Ora, a smontarli e a rimontarli a
freddo, i dispositivi degli spettacoli, specie quelli politici per cui
non si paga il biglietto, paiono perfino rassicuranti.
Uno pensa,
con un sospiro: che s’ha da fa’ per acchiappare voti, e passa ad altro.
Ma stavolta l’espediente dell’interpretazione drammaturgica zoppicava,
ansimava, sbandava come sotto un peso maggiore. Gli «italiani
rincoglioniti» (Dibba), la «razza bianca» (Fontana), il fantoccio di
Boldrini bruciato in piazza, il maiale dei Casamonica postato dai
Fratelli d’Italia, l’ipotetica lesbica dei cartoni animati, il cane sul
podio di Brambilla, ecco che nel gran caos di vero circo e cimitero
virtuale, chiacchiere e strilli, scemenze e cose pericolose, beh, mai
come stavolta il paesaggio elettorale ha proiettato all’orizzonte la
grande regressione del potere, il compiuto disfacimento di ogni residua
cultura politica, la scorciatoia verso l’insignificanza.
-- -- --
* **Consegna**
Rispondi alle tre domande sul brano sopra.
(a) Per quali spettacoli, secondo il brano, non si paga il biglietto?
(b) A chi viene attribuita l'espressione «razza bianca»?
(c) Chi ha postato il maiale dei Casamonica?
-- -- --
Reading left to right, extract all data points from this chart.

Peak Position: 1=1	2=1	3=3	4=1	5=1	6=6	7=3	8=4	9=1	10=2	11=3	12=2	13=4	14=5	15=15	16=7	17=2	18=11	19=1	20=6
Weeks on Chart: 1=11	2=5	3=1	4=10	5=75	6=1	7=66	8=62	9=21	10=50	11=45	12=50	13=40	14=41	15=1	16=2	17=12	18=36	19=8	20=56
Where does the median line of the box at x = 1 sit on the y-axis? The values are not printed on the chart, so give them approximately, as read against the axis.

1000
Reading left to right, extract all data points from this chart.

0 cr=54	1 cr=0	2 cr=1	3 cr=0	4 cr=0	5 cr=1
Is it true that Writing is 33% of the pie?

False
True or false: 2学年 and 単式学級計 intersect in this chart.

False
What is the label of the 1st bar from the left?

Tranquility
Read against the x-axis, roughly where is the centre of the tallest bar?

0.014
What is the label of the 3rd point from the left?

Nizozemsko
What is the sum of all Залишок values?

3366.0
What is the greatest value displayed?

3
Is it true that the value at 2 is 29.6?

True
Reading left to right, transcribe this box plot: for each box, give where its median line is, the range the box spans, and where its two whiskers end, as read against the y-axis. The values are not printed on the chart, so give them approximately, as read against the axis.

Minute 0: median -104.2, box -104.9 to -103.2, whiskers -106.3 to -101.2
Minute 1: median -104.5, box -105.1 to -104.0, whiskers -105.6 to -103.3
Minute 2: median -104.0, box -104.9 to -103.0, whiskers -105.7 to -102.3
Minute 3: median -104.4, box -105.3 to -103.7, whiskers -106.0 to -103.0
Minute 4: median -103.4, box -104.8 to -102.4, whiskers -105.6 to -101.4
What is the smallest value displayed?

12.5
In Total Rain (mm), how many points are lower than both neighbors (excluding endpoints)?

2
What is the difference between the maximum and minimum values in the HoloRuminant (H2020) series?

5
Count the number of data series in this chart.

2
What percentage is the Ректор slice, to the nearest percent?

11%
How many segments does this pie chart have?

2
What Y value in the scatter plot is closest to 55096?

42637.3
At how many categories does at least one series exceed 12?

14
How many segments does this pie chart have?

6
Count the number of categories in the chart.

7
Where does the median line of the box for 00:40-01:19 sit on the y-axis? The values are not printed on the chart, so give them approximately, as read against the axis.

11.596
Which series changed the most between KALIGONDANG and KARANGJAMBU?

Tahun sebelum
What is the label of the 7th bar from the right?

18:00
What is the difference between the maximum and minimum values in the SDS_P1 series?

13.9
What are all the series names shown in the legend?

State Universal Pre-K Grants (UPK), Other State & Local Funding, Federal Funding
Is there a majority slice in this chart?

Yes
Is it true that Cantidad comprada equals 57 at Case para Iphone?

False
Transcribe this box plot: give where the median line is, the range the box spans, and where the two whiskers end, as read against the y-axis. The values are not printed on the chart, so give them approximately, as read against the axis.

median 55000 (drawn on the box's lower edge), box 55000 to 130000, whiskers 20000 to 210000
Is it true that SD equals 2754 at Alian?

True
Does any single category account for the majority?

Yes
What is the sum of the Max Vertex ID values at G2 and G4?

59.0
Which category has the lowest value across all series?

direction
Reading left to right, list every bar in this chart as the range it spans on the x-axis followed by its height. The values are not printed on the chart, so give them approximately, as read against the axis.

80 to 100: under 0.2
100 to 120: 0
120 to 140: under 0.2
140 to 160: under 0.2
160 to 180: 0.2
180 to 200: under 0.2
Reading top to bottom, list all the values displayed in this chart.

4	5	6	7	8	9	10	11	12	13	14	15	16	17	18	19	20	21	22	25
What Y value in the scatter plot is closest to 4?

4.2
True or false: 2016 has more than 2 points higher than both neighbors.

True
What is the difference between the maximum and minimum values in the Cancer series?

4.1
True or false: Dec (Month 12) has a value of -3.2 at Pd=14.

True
-- -- --
* **Soluzione**
(a) Per quelli politici.
(b) A Fontana.
(c) I Fratelli d'Italia.